Data items:
┌──

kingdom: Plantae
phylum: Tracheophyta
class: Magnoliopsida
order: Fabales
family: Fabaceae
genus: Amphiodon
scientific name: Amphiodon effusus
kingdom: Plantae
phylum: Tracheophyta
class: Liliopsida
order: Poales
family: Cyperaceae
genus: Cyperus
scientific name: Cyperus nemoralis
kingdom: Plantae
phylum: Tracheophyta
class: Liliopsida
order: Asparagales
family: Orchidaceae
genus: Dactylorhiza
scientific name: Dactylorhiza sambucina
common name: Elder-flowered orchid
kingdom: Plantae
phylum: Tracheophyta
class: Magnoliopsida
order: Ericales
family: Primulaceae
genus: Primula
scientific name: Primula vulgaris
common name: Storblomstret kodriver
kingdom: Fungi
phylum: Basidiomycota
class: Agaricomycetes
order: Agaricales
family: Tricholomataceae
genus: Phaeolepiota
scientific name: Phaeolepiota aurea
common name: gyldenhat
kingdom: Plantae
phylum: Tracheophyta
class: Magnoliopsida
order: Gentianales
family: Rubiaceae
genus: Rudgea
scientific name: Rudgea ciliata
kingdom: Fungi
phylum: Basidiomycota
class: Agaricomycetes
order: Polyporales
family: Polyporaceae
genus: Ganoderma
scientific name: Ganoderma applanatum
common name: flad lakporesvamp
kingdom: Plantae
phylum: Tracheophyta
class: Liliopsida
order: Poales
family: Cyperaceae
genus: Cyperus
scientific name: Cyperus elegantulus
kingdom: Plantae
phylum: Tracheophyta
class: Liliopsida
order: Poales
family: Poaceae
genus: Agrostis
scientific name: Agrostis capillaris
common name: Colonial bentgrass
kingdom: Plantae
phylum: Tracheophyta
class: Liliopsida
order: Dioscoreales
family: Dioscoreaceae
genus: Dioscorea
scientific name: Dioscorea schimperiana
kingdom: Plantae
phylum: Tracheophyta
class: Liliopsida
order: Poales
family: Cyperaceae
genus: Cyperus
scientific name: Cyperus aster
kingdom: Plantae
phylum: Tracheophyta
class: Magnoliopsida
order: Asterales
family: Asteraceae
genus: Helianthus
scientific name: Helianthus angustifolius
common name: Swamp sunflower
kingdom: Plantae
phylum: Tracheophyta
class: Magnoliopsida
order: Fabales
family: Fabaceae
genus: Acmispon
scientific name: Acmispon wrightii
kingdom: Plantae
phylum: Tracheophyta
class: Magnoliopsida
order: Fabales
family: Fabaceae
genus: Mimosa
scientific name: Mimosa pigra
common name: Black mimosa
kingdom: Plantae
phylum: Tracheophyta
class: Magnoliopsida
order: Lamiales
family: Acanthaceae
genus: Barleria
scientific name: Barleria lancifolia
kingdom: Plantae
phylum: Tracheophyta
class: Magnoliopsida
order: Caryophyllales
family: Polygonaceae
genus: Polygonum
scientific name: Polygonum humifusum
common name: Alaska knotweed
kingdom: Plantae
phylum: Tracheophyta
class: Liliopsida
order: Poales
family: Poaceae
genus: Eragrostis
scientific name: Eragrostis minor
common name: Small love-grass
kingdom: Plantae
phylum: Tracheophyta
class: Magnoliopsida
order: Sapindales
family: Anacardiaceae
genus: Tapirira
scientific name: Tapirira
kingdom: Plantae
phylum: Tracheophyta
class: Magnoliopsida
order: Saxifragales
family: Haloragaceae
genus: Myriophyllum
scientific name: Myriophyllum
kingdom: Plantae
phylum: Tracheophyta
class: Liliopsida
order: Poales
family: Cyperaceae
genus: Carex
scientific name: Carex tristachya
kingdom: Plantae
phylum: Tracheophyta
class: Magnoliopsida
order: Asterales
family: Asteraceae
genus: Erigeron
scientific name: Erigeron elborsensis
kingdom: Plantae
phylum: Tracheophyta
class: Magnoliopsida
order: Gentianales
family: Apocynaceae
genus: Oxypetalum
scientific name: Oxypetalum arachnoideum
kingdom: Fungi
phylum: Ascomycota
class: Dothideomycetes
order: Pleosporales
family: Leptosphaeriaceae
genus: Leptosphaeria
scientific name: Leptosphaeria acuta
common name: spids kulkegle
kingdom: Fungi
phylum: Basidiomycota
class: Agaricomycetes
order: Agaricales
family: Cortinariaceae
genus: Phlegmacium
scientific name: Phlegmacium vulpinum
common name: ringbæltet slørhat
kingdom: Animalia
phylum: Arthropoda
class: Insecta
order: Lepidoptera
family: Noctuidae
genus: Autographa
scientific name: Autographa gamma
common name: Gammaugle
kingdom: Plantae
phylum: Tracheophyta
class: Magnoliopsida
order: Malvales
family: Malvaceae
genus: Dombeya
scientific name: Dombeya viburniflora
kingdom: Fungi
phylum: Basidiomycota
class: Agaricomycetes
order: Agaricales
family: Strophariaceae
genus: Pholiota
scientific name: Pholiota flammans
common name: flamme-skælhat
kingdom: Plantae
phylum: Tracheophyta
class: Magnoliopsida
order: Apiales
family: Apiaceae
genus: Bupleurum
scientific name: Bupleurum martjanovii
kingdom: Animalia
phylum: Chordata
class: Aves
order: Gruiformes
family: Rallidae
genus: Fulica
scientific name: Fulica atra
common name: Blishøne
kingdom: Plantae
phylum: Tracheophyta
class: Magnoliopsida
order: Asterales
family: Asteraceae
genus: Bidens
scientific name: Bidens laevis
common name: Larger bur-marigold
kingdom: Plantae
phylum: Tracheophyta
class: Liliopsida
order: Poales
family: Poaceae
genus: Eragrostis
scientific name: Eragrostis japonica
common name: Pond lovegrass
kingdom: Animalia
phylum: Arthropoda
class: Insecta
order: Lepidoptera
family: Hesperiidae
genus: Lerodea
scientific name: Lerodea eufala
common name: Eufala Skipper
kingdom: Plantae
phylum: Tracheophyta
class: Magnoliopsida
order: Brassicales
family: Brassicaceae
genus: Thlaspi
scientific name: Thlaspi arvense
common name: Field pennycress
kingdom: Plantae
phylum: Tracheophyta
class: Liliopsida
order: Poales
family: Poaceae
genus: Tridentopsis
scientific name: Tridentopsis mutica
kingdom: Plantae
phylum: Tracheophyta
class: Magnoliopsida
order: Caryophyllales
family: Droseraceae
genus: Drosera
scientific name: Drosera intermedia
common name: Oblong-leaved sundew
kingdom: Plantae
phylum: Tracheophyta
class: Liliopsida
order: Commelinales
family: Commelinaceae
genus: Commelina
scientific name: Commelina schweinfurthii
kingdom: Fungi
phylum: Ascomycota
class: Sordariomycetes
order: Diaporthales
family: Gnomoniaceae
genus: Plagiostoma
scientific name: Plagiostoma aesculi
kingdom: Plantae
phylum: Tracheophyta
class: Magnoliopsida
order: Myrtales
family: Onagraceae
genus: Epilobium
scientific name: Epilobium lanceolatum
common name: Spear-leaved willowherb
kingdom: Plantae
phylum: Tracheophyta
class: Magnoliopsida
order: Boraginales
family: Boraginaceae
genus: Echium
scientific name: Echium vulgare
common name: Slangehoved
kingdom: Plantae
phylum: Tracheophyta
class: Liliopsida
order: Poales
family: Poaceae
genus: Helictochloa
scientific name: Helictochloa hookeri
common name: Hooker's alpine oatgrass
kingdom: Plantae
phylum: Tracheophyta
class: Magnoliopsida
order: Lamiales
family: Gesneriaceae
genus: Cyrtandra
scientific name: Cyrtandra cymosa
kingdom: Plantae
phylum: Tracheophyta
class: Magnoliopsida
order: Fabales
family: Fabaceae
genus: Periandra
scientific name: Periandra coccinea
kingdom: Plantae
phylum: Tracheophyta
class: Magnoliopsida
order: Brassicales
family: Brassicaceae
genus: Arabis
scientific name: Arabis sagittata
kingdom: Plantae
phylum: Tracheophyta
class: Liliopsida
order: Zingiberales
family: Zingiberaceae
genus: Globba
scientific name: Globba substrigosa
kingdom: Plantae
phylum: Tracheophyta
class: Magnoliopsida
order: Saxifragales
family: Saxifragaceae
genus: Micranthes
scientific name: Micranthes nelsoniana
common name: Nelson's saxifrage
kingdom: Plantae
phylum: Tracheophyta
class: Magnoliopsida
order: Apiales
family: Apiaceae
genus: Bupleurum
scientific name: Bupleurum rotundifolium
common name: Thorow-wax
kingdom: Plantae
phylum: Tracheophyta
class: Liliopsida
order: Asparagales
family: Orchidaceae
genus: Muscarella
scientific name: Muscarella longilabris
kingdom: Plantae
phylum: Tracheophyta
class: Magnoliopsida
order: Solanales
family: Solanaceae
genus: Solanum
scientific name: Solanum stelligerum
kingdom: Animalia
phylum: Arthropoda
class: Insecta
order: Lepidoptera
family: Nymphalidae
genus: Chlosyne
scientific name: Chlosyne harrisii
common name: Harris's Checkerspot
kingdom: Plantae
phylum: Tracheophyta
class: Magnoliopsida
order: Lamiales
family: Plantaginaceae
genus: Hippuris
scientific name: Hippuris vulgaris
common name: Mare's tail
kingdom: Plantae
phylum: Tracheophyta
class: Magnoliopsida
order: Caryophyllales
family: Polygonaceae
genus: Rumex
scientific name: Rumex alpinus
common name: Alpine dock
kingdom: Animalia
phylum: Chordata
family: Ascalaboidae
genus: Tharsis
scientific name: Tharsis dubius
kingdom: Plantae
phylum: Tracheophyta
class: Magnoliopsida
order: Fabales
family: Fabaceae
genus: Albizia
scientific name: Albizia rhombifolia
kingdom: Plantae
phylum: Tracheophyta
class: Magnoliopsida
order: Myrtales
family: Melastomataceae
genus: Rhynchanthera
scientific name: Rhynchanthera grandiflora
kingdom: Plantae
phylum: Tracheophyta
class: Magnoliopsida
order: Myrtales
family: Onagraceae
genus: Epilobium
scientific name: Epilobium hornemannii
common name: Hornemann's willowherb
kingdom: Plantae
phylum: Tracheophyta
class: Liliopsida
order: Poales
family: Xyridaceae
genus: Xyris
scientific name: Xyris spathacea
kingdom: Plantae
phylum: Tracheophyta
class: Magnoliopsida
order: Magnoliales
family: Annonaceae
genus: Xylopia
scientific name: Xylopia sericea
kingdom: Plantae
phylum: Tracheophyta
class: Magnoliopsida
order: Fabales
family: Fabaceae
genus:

└──

— REQUIRED TASK —
From the records above, pick out every line containing the string "Eragrostis" and copy each one. Case counts.

— FINISHED TASK —
genus: Eragrostis
scientific name: Eragrostis minor
genus: Eragrostis
scientific name: Eragrostis japonica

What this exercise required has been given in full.